**TASK INSTRUCTIONS**
Please find all lines containing "соответствии" in the listing below and copy them.

-------- INPUT --------

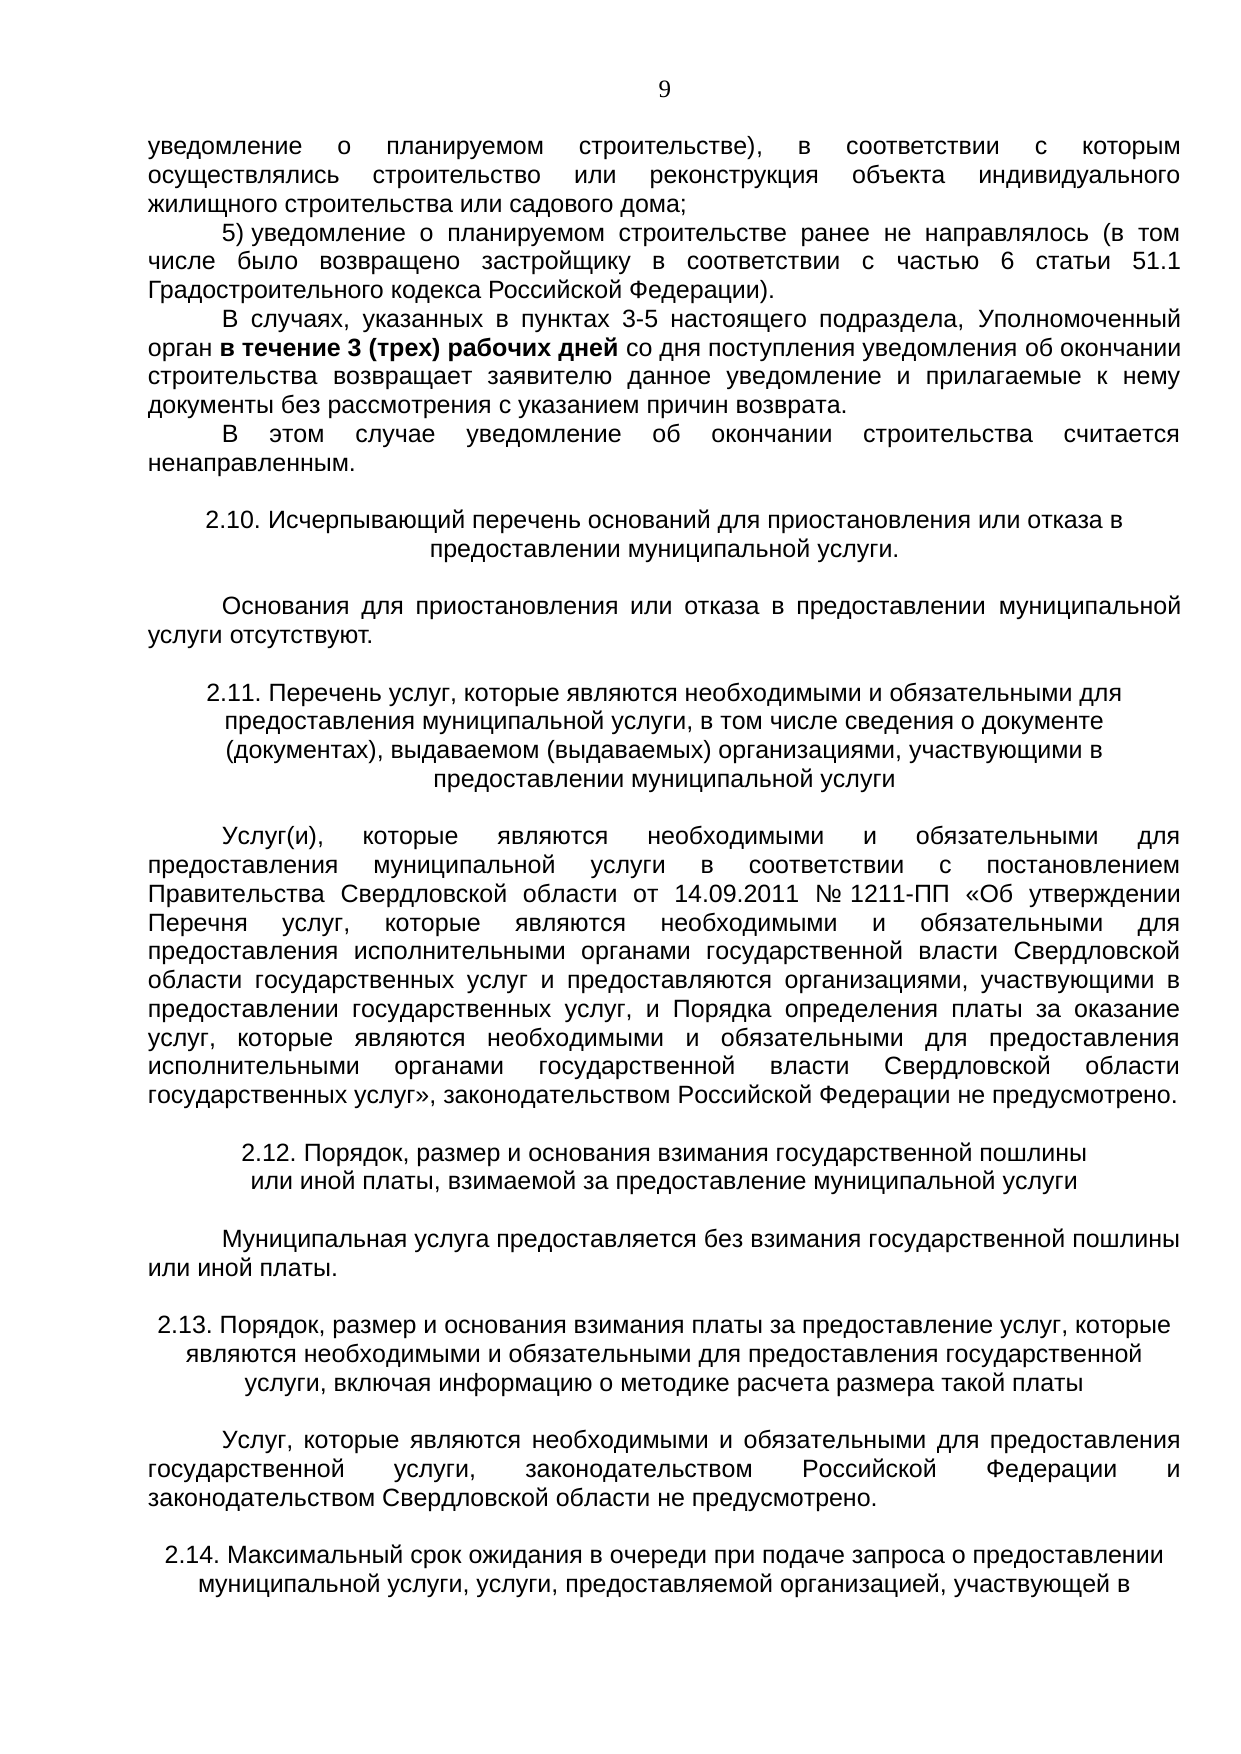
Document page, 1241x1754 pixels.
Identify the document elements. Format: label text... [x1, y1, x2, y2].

text или иной платы, взимаемой за предоставление муниципальной услуги [148, 1166, 1181, 1195]
list уведомление о планируемом строительстве ранее не направлялось (в том числе было возвращено застройщику в соответствии с частью 6 статьи 51.1 Градостроительного кодекса Российской Федерации). [148, 218, 1181, 304]
text В случаях, указанных в пунктах 3-5 настоящего подраздела, Уполномоченный орган в течение 3 (трех) рабочих дней со дня поступления уведомления об окончании строительства возвращает заявителю данное уведомление и прилагаемые к нему документы без рассмотрения с указанием причин возврата. [148, 304, 1181, 419]
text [148, 131, 1181, 218]
text 2.13. Порядок, размер и основания взимания платы за предоставление услуг, которые являются необходимыми и обязательными для предоставления государственной услуги, включая информацию о методике расчета размера такой платы [148, 1310, 1181, 1396]
text 2.12. Порядок, размер и основания взимания государственной пошлины [148, 1138, 1181, 1166]
text В этом случае уведомление об окончании строительства считается ненаправленным. [148, 419, 1181, 476]
text Услуг(и), которые являются необходимыми и обязательными для предоставления муниципальной услуги в соответствии с постановлением Правительства Свердловской области от 14.09.2011 № 1211-ПП «Об утверждении Перечня услуг, которые являются необходимыми и обязательными для предоставления исполнительными органами государственной власти Свердловской области государственных услуг и предоставляются организациями, участвующими в предоставлении государственных услуг, и Порядка определения платы за оказание услуг, которые являются необходимыми и обязательными для предоставления исполнительными органами государственной власти Свердловской области государственных услуг», законодательством Российской Федерации не предусмотрено. [148, 821, 1181, 1109]
text Основания для приостановления или отказа в предоставлении муниципальной услуги отсутствуют. [148, 591, 1181, 649]
text 2.10. Исчерпывающий перечень оснований для приостановления или отказа в предоставлении муниципальной услуги. [148, 505, 1181, 563]
text Муниципальная услуга предоставляется без взимания государственной пошлины или иной платы. [148, 1224, 1181, 1281]
text 2.11. Перечень услуг, которые являются необходимыми и обязательными для предоставления муниципальной услуги, в том числе сведения о документе (документах), выдаваемом (выдаваемых) организациями, участвующими в предоставлении муниципальной услуги [148, 678, 1181, 793]
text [148, 1540, 1181, 1598]
text Услуг, которые являются необходимыми и обязательными для предоставления государственной услуги, законодательством Российской Федерации и законодательством Свердловской области не предусмотрено. [148, 1425, 1181, 1511]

--------

**RESULT OF THIS EXERCISE**
list уведомление о планируемом строительстве ранее не направлялось (в том числе было возвращено застройщику в соответствии с частью 6 статьи 51.1 Градостроительного кодекса Российской Федерации). [148, 218, 1181, 304]
text Услуг(и), которые являются необходимыми и обязательными для предоставления муниципальной услуги в соответствии с постановлением Правительства Свердловской области от 14.09.2011 № 1211-ПП «Об утверждении Перечня услуг, которые являются необходимыми и обязательными для предоставления исполнительными органами государственной власти Свердловской области государственных услуг и предоставляются организациями, участвующими в предоставлении государственных услуг, и Порядка определения платы за оказание услуг, которые являются необходимыми и обязательными для предоставления исполнительными органами государственной власти Свердловской области государственных услуг», законодательством Российской Федерации не предусмотрено. [148, 821, 1181, 1109]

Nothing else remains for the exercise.